По дороге на Миттлере-штрассе он думал о Генрихе Рюфенахте. И впрямь странный тип. Приехал из Эльзаса в город не затем, чтобы принять участие в поминках своей докторши, а чтобы рассказать историю лечения своей простаты, которая, впрочем, по его словам, закончилась благополучно. Да, в выходные надо будет, пожалуй, к нему заглянуть.
Он вошел в «Летний уголок» и подсел к Эди, за столик завсегдатаев. В саду трое одиноких мужчин пили пиво, других посетителей не было.
— Если ты проголодался, — сказал Эди, — у меня есть изумительный шварцвальдский окорок, нарезанный тончайшими ломтиками, с маринованным лучком и крупнозернистым перцем.
— Нет, спасибо. Лучше принеси мне эспрессо.
Он взял газеты, лежавшие на столе. «Базлер цайтунг» поместила некролог г-жи Эрни, сочинил его тот самый культуртрегер, который в церкви предостерегал от скоропалительного примирения. О дознании написали только, что оно ведется очень энергично. В «Бульварцайтунг» на первой полосе красовалась шапка: «Покушение на свободу слова?» Ниже главный редактор горько сетовал на то, что под массированным давлением одного из соседних кантонов ему пришлось выдать информатора, хотя и анонимного. Вдобавок анонимный информатор так изменил по телефону свой голос, что установить, кто он, едва ли удастся. Поэтому действия правительства соседнего кантона попахивают чистейшим нажимом, стремлением заткнуть рот неугодной газете. Разве орудием убийства не был, по всей вероятности, средних размеров разделочный нож? И разве не следует сообщить этот, по всей вероятности, правдивый факт широкой общественности, чтобы население могло оказать помощь в раскрытии ужасного преступления? Или базельским тугодумам есть что скрывать?
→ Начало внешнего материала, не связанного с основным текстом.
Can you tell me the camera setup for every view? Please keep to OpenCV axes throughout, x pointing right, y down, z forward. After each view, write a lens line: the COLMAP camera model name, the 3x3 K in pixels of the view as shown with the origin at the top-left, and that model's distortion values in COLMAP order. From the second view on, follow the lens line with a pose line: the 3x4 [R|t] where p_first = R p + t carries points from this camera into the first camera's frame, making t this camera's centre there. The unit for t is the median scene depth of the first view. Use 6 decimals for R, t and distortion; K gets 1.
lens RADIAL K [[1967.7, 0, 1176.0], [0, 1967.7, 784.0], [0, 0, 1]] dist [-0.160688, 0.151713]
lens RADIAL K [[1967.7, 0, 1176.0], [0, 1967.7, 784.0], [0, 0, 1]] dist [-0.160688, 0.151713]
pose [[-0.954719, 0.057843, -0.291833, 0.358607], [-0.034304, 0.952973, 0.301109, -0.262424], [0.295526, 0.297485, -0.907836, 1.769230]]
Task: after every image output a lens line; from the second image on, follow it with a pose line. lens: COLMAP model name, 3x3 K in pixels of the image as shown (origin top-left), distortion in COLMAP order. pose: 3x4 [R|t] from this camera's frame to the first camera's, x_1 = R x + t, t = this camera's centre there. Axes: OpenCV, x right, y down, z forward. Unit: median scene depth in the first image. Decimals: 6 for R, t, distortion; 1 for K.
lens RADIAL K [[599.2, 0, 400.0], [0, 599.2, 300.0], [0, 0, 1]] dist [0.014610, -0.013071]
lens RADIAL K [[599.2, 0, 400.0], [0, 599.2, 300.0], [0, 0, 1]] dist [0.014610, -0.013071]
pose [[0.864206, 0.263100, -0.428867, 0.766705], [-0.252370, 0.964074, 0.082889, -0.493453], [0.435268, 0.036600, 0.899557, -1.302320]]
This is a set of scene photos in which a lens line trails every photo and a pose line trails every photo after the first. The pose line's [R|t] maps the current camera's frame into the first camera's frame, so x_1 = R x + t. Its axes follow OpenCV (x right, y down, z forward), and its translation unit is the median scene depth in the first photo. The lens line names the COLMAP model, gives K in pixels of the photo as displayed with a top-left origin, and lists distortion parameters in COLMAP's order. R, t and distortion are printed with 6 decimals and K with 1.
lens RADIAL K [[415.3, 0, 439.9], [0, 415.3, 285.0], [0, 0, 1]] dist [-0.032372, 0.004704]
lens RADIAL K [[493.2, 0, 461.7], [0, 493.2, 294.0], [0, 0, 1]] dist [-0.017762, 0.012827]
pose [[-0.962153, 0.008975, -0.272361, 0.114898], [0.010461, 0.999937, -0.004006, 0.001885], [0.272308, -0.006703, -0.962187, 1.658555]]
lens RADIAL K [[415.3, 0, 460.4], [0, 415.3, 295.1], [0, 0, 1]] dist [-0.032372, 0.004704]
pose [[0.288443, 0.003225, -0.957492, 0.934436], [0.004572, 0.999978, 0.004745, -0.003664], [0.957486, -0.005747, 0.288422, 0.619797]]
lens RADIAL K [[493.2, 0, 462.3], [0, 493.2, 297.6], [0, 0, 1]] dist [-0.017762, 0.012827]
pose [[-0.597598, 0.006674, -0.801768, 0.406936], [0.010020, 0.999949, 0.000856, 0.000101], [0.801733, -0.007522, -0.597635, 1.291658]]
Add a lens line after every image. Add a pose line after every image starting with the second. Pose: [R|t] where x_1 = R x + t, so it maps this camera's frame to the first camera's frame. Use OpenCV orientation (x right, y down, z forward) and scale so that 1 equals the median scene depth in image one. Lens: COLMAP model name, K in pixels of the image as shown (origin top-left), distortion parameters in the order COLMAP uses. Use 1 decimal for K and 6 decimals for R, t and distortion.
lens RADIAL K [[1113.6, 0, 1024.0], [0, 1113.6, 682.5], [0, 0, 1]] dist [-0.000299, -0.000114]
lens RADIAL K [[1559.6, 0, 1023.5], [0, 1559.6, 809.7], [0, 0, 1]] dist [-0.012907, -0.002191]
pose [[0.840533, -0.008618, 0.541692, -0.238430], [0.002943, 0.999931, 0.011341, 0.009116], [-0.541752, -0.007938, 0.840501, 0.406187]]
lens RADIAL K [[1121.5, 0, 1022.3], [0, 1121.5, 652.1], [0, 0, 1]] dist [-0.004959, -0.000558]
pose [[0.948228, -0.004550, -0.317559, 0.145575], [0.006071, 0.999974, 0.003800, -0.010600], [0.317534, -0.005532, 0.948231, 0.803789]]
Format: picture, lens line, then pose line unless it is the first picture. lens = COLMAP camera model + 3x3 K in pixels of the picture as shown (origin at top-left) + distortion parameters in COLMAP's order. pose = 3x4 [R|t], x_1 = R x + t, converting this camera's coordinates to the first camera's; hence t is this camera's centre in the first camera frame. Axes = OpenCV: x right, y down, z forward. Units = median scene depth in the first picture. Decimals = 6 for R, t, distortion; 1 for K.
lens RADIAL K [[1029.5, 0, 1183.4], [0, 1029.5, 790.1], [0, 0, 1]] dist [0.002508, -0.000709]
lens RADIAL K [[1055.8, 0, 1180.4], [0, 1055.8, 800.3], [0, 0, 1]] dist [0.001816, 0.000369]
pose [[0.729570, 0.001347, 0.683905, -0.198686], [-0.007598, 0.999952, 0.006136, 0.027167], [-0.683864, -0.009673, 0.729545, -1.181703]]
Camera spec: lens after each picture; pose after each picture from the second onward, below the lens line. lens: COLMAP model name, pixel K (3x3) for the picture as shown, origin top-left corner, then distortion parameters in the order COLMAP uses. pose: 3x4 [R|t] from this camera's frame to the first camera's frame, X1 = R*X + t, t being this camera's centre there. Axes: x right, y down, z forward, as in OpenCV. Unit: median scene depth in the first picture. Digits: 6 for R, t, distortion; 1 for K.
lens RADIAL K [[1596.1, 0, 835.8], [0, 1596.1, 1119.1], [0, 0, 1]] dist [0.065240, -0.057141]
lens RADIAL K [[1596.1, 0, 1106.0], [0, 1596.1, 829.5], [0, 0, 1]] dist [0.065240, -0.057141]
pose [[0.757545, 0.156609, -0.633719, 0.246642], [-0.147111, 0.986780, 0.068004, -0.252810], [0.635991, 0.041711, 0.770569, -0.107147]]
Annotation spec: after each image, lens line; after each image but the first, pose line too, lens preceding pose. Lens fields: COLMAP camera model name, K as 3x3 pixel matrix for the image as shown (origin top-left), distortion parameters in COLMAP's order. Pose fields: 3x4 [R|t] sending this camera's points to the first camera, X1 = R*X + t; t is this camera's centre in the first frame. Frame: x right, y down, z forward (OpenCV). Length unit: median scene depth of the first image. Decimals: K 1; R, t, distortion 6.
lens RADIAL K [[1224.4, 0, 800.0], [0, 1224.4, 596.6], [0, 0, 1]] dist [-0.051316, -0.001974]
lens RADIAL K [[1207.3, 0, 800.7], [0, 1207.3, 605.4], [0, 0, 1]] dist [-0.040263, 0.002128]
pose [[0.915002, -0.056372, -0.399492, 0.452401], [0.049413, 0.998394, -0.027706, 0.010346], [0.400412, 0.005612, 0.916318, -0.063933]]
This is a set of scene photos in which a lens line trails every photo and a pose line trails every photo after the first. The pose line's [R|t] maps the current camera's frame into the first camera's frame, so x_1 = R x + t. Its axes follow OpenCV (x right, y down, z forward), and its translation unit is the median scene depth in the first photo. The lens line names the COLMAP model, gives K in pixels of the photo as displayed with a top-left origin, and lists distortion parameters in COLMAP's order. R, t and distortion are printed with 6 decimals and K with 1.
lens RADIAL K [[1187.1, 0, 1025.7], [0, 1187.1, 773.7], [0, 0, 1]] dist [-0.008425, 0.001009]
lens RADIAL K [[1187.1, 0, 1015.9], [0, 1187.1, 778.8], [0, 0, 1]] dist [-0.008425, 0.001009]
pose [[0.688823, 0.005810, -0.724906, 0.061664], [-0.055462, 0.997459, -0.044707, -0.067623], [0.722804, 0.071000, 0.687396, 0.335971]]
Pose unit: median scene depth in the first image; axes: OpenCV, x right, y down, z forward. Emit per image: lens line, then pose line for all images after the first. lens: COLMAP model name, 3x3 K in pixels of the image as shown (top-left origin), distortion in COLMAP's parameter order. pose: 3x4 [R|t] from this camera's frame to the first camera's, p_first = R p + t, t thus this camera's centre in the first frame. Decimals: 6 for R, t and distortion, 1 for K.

Хункелер отложил газету и отхлебнул горячего кофе.
— Слушай, Эди, почему у тебя всегда так пусто?
— Потому что никто не приходит, — ответил Эди.
— А почему никто не приходит?
— Потому что в квартальную пивную нынче ходить немодно. Все торчат перед ящиком.
— Но ведь не сейчас, не жарким летним вечером, когда у тебя под каштанами царит такая приятная прохлада.
— Ну-ну, добивай меня, топчи.
— Да я не к тому, — сказал Хункелер. — Мне просто удивительно, чт о происходит с пивными. Недавно вот зашел на Северный вокзал. Там тоже посетителей раз-два и обчелся. А ведь квартальные пивные — часть нашей культуры.
— Что было, то прошло. Утром, часиков в девять, еще заходит кое-кто из работяг с окрестных строек. Выпивают большую кружку пива, закусывая сандвичами с ветчиной и салями. Они приходят, потому что знают: здесь их угостят по первому разряду. Тогда у меня есть кой-какая выручка, хоть и хилая. В остальном все глухо.